Perla Isaias
Perfil
Sección informativa
¿Cómo empezó tu viaje de restauración? Llegué a RMI tras pedirle a Dios dirección en medio de una crisis matrimonial. En mi desesperación busqué soluciones equivocadas, pero el Señor tuvo misericordia y me guió hasta este ministerio, donde conocí Su verdadero amor y propósito.
¿Cómo te cambió Dios cuando lo buscaste con todo tu corazón? Dios transformó mi vida al mostrarme Su amor y corregirme con ternura.
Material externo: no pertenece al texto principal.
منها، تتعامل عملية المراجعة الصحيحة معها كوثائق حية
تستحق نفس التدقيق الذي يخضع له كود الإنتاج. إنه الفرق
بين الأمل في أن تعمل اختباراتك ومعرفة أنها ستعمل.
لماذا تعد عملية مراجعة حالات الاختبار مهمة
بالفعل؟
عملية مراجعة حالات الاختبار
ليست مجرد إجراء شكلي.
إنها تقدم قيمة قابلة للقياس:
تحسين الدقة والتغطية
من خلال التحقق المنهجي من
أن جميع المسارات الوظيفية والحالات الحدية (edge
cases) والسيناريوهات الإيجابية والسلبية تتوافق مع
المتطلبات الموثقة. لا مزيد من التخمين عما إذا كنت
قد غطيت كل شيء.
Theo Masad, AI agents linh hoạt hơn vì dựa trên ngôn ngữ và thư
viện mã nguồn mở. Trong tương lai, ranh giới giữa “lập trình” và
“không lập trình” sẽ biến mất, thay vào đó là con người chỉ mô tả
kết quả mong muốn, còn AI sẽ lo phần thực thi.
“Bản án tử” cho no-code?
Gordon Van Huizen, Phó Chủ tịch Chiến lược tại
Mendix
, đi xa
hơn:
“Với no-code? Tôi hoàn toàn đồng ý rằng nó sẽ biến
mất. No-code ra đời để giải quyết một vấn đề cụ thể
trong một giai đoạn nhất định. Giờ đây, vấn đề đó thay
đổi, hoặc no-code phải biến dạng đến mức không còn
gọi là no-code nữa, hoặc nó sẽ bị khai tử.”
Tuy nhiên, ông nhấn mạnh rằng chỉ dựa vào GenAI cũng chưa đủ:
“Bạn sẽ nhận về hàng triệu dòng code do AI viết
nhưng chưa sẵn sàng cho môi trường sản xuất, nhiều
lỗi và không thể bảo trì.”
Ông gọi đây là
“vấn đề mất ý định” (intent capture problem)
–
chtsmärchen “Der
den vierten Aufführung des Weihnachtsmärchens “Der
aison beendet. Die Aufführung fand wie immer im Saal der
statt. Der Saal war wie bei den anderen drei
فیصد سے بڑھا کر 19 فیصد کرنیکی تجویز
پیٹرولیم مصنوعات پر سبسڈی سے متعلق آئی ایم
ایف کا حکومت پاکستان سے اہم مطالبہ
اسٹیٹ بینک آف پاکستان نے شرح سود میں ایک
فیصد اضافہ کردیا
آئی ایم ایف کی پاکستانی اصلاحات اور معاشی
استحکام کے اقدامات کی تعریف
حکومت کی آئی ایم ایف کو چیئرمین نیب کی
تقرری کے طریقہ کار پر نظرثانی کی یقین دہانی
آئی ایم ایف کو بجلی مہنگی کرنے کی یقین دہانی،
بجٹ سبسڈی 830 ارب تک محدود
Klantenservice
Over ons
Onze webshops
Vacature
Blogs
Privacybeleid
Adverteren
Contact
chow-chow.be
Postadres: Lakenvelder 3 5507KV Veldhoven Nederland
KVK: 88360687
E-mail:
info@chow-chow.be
Aprendí a depender de Él, reconocer mis errores como esposa y madre, y ver a mi esposo con los ojos de mi Amado Celestial, quien sanó mi corazón del resentimiento.
¿Qué principios fueron más importantes en tu restauración? Confiar en Dios sin dudar, amar y perdonar aun cuando dolía, vencer sin palabras, mantener un espíritu tierno y diezmar. Aprendí que depender completamente de mi Esposo Celestial es la clave para la verdadera paz.
¿Cuáles fueron tus momentos más difíciles y cómo te ayudó el Señor? El Señor me sostuvo cuando mi esposo volvió a irse, cuando enfrenté críticas familiares y al enterarme de que tendría un hijo con otra mujer. En cada prueba, Su amor me consoló y me enseñó a soltar, confiar y descansar en Él.
¿Cuál fue tu punto de inflexión en la restauración? Cuando comprendí que mi verdadero amor debía ser mi Amado Celestial. En medio del dolor, me enamoré de Él y hallé plenitud. Descubrí que solo dependiendo de Su amor podía mantener mi corazón lleno de paz y ternura.
¿Cómo sucedió ese encuentro con tu Amado? Mientras oraba y lloraba, sentí Su presencia tan real que tomó mi mano y me consoló. Entendí que nunca estaría sola y que podía derramar mi corazón sin temor. Desde entonces, Él es mi todo, el aliento de mi alma.
¿Qué materiales del ministerio te ayudaron más? Los cursos 1, 2 y 3 transformaron mi visión: me enseñaron obediencia, diezmo y el valor de mi hogar. El Animador Diario y los cursos de Vida Abundante fortalecieron mi relación con mi Amado y mi fe en cada proceso.
¿Qué te gustaría decir a las mujeres que leen tu biografía? Querida amiga, no importa cuán difícil sea tu situación: Dios está ahí, listo para llenarte de Su amor y restaurarte. No te prives de conocer el consuelo y la plenitud que solo Él puede dar.
¿Qué mensaje final quieres dejarles? Ánimo, preciosa mujer. No hay amor más perfecto que el de tu Esposo Celestial. Él jamás te dejará sola y te dará una plenitud tan profunda que transformará tu corazón y tu manera de vivir.